ANTOLOGIA DI SPOON RIVER – EDGAR LEE MASTER

EDGAR LEE MASTER

Edgar Lee Masters nacque nel Kansas, uno degli stati siti nel cuore dell’immensa Unione nordamericana, nel1869. Ricevette una accurata educazione e seguì gli studi di legge; divenne infatti avvocato ed esercitò per lunghi anni la professione, a Chicago. La sua prima raccolta di versi apparve nel 1898; nel 1915 pubblicò l’Antologia di Spoon River, che doveva renderlo celebre. Di fronte a questo suo capolavoro perdono di importanza le numerose altre opere che egli doveva pubblicare in seguito, poesie, romanzi ed opere di teatro. Masters è morto nel 1950., dopo essere stato messo un po’ in disparte dalla nuova generazione di scrittori americani, di cui pure egli aveva, in un certo modo, preparato l’ascesa.
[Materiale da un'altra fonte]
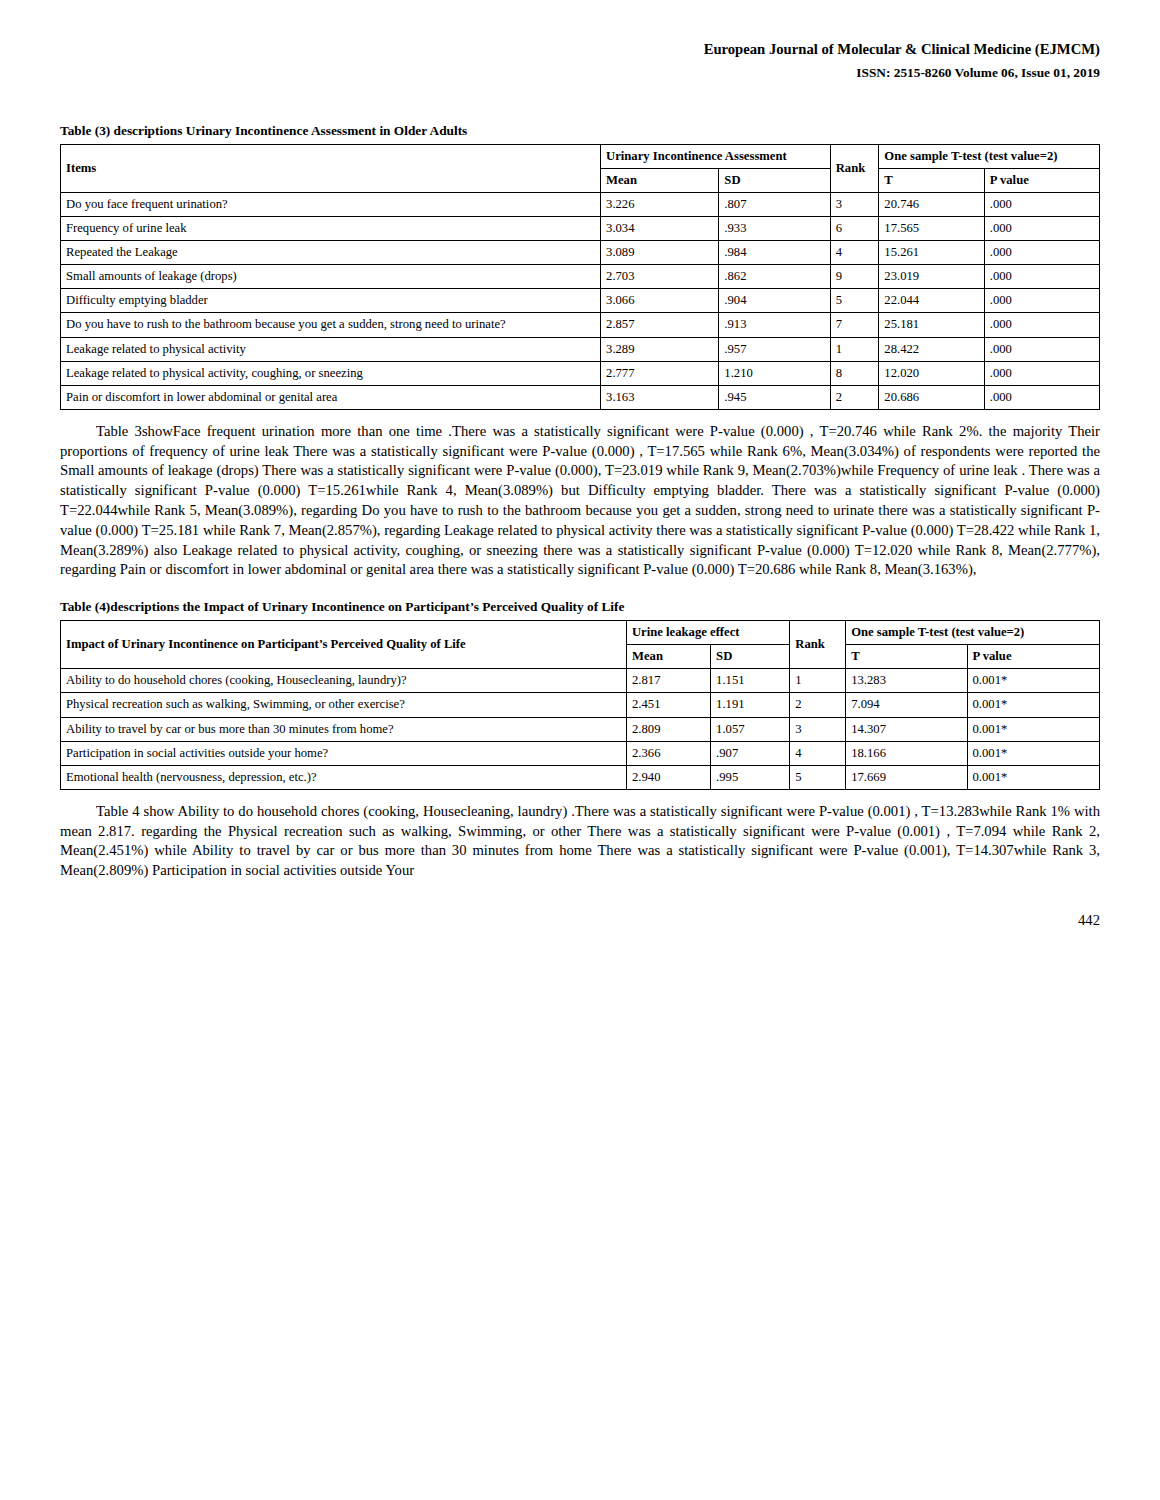European Journal of Molecular & Clinical Medicine (EJMCM)
ISSN: 2515-8260 Volume 06, Issue 01, 2019
Table (3) descriptions Urinary Incontinence Assessment in Older Adults
| Items | Urinary Incontinence Assessment | Rank | One sample T-test (test value=2) |
| --- | --- | --- | --- |
| Mean | SD | T | P value |
| Do you face frequent urination? | 3.226 | .807 | 3 | 20.746 | .000 |
| Frequency of urine leak | 3.034 | .933 | 6 | 17.565 | .000 |
| Repeated the Leakage | 3.089 | .984 | 4 | 15.261 | .000 |
| Small amounts of leakage (drops) | 2.703 | .862 | 9 | 23.019 | .000 |
| Difficulty emptying bladder | 3.066 | .904 | 5 | 22.044 | .000 |
| Do you have to rush to the bathroom because you get a sudden, strong need to urinate? | 2.857 | .913 | 7 | 25.181 | .000 |
| Leakage related to physical activity | 3.289 | .957 | 1 | 28.422 | .000 |
| Leakage related to physical activity, coughing, or sneezing | 2.777 | 1.210 | 8 | 12.020 | .000 |
| Pain or discomfort in lower abdominal or genital area | 3.163 | .945 | 2 | 20.686 | .000 |
Table 3showFace frequent urination more than one time .There was a statistically significant were P-value (0.000) , T=20.746 while Rank 2%. the majority Their proportions of frequency of urine leak There was a statistically significant were P-value (0.000) , T=17.565 while Rank 6%, Mean(3.034%) of respondents were reported the Small amounts of leakage (drops) There was a statistically significant were P-value (0.000), T=23.019 while Rank 9, Mean(2.703%)while Frequency of urine leak . There was a statistically significant P-value (0.000) T=15.261while Rank 4, Mean(3.089%) but Difficulty emptying bladder. There was a statistically significant P-value (0.000) T=22.044while Rank 5, Mean(3.089%), regarding Do you have to rush to the bathroom because you get a sudden, strong need to urinate there was a statistically significant P-value (0.000) T=25.181 while Rank 7, Mean(2.857%), regarding Leakage related to physical activity there was a statistically significant P-value (0.000) T=28.422 while Rank 1, Mean(3.289%) also Leakage related to physical activity, coughing, or sneezing there was a statistically significant P-value (0.000) T=12.020 while Rank 8, Mean(2.777%), regarding Pain or discomfort in lower abdominal or genital area there was a statistically significant P-value (0.000) T=20.686 while Rank 8, Mean(3.163%),
Table (4)descriptions the Impact of Urinary Incontinence on Participant’s Perceived Quality of Life
| Impact of Urinary Incontinence on Participant’s Perceived Quality of Life | Urine leakage effect | Rank | One sample T-test (test value=2) |
| --- | --- | --- | --- |
| Mean | SD | T | P value |
| Ability to do household chores (cooking, Housecleaning, laundry)? | 2.817 | 1.151 | 1 | 13.283 | 0.001* |
| Physical recreation such as walking, Swimming, or other exercise? | 2.451 | 1.191 | 2 | 7.094 | 0.001* |
| Ability to travel by car or bus more than 30 minutes from home? | 2.809 | 1.057 | 3 | 14.307 | 0.001* |
| Participation in social activities outside your home? | 2.366 | .907 | 4 | 18.166 | 0.001* |
| Emotional health (nervousness, depression, etc.)? | 2.940 | .995 | 5 | 17.669 | 0.001* |
Table 4 show Ability to do household chores (cooking, Housecleaning, laundry) .There was a statistically significant were P-value (0.001) , T=13.283while Rank 1% with mean 2.817. regarding the Physical recreation such as walking, Swimming, or other There was a statistically significant were P-value (0.001) , T=7.094 while Rank 2, Mean(2.451%) while Ability to travel by car or bus more than 30 minutes from home There was a statistically significant were P-value (0.001), T=14.307while Rank 3, Mean(2.809%) Participation in social activities outside Your
442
L’opera di Lee Masters si condensa come si è detto in un unico libro; ma il messaggio poetico di quest’opera è cosi importante che si comprende facilmente l’influenza che essa era destinata ad esercitare. Con la sua poesia dalle forme scabre, che ricordano spesso quelle della semplice prosa, egli ha saputo dare al momento giusto, alla letteratura del suo paese, una virile lezione di sincerità: ha saputo mostrare l’aspetto profondamente serio della nostra avventura umana, proiettandola sullo sfondo crudo e senza indulgenze del tempo e della morte; ha saputo ergersi a giudice dell’umanità, temperando opportunamente la severità del suo verdetto con le sue naturali doti di psicologo e di filosofo.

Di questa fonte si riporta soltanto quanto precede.